PAGE TEXT
As demonstrated in the first example, it is often the case that computing $f(x)$ produces intermediate results (such as the product $Ax$) that can be reused in order to compute $\operatorname{grad} f(x)$. More generally, computing anything at a point $x$ may produce intermediate results that could be reused for other computations at $x$. Furthermore, it may happen that a solver calls costrelated functions more than once at the same point $x$. For those cases, it may be beneficial to cache (to store) some of the previously computed objects, or intermediate calculations.
For that purpose, Manopt manages a database of store
structures, with a class called StoreDB. For each visited point $x$, a store
structure is stored in the database. Only the structures pertaining to the most recently used points are kept in memory (see the options.storedepth
option). StoreDB manages a counter to number visited points on the manifold. This way, each point $x$ receives a unique key
. This key can be used to interact with the store associated to $x$.

SHORT TASK
In the Manopt caching text above, which option determines how many structures for recently used points are kept in memory?

STORED DATA
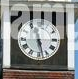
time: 5:27
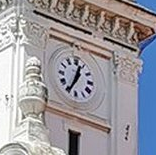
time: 12:34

SOLUTION FOR THIS EXERCISE
The options.storedepth option.